Am I right in thinking that if I breed cows then I can qualify not to pay the sales tax on any of my feed or anything that is considered tax exempt? I'm not a full time farmer, but from what I have read I qualify, of course making heads and tails of the legal mumbo jumbo is mind boggling.
How do I apply to get this Ag exemption number? I know I have to fill out an ST 125 at the store I purchase at, but just who gives me the Ag Exemption?

Carol


----------



## JeffNY (Dec 13, 2004)

With us, we have to show we are making atleast $10,000 off the farm, before we qualify for being "tax exempt".



Jeff


----------



## YuccaFlatsRanch (May 3, 2004)

All Ag animal feed is tax exempt in Texas. They don't even ask.


----------



## Carol K (May 10, 2002)

Oh to be in Texas!! LOL

Jeff this link http://www.nyfb.org/images/Brochures/AgSalesTaxEx.pdf says something about 10K but it's about commercial horse boarding, doesn't say anything about anything else?
Just don't know where to get the exemption from. yet.

Carol


----------



## JeffNY (Dec 13, 2004)

Horse boarding im not sure of. I just know with us, its $10k that has to be made, in order to be exempt.


Jeff


----------



## annie716 (Oct 4, 2006)

Carol, most businesses will have the form for you to fill out. If you don't have a tax id number you use your social security number. Vendors will generally apply for a tax id and file quarterly reports for sales tax but that isn't necessary for tax exempt status for farming.
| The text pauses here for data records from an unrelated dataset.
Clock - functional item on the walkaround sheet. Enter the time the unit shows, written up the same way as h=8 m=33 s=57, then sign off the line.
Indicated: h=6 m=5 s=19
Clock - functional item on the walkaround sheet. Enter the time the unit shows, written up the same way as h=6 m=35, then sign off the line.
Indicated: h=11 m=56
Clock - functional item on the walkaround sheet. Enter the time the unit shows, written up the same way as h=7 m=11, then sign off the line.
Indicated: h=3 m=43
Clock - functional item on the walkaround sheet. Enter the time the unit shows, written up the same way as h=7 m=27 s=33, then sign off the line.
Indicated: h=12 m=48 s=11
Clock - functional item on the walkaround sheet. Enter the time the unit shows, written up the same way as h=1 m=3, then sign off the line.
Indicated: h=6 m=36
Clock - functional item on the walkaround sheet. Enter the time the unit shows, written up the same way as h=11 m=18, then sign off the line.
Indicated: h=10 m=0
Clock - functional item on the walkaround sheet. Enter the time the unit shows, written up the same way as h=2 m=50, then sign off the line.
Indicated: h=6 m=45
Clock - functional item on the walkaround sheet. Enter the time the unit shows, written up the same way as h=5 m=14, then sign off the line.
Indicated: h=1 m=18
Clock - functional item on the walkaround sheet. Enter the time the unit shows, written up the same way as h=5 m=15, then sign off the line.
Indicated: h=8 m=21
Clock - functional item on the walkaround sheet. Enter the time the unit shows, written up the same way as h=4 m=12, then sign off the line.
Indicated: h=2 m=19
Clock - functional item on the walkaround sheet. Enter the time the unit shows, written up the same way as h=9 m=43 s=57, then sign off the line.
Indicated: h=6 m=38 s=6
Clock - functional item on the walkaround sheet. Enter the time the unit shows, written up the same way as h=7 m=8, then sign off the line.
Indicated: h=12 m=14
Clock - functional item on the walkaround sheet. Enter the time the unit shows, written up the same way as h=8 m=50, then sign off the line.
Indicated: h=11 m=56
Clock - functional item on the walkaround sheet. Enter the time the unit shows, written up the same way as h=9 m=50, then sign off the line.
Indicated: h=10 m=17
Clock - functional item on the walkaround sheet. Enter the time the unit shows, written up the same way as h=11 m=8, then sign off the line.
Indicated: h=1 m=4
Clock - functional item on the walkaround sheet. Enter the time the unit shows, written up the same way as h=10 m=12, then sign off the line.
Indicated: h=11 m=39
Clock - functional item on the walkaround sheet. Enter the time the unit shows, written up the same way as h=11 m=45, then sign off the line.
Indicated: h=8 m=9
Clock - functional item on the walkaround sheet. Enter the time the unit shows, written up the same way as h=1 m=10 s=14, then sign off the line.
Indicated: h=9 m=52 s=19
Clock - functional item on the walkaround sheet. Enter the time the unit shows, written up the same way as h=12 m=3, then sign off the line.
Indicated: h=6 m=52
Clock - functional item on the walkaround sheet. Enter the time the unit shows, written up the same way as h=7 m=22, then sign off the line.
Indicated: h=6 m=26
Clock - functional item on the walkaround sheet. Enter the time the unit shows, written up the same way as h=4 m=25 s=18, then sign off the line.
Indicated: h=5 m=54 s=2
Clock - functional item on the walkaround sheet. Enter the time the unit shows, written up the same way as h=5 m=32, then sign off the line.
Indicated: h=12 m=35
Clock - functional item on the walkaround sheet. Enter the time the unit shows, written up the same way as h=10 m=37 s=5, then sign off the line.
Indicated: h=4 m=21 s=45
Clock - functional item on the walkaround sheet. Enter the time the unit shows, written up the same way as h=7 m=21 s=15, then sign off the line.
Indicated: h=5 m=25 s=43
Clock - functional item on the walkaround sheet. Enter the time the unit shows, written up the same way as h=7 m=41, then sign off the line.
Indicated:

I think you read the info right, I didn't see anything that says you have to make any amount of money unless your business is horse boarding.


----------



## JulieLou42 (Mar 28, 2005)

I think Idaho has some such exemption, too, and I know of one on property taxes, but I don't recall the ag-income one has to generate to qualify.


----------



## steff bugielski (Nov 10, 2003)

Even if you qualify for the tax exemption you must report the income from those cattle on you income tax.


----------



## Teacupliz (Nov 20, 2003)

I have claimed my farm for about 4 years now in my taxes. Get all our feed and farm supplies tax free. If you eat your chicken eggs you quailfy. With our new dairy I do not have to pay tax nor charge it. I talked to NYS and Federal taxation. At least one good thing for a samll business. and you do not have to make $10,000
Liz


----------



## sycamore (Oct 12, 2006)

Here is the link to copy the form: http://www.tax.state.ny.us/pdf/2004/st/st125_204.pdf

Both sides need to be copied. Just print it, fill out and leave copy on file at any store you purchase things farm related. Feed, minerals, seed, fertilizer, equipment, supplies, ect.... When you purchase things say you are tax exempt and they usually look it up to verify. 

No tax id number as you aren't paying tax on it, nor collecting tax. Just the form filled out and on file. I don't see an farm income amount. The $10,000 if for the property tax thing.


----------



## Carol K (May 10, 2002)

Thanks guys,
Sycamore, that's the form I found to. So I'm going to fill it out and go from there.

Carol


----------



## sycamore (Oct 12, 2006)

Here's some more info on this site that someone sent me. http://www.nyfb.org/facts/tax.htm


----------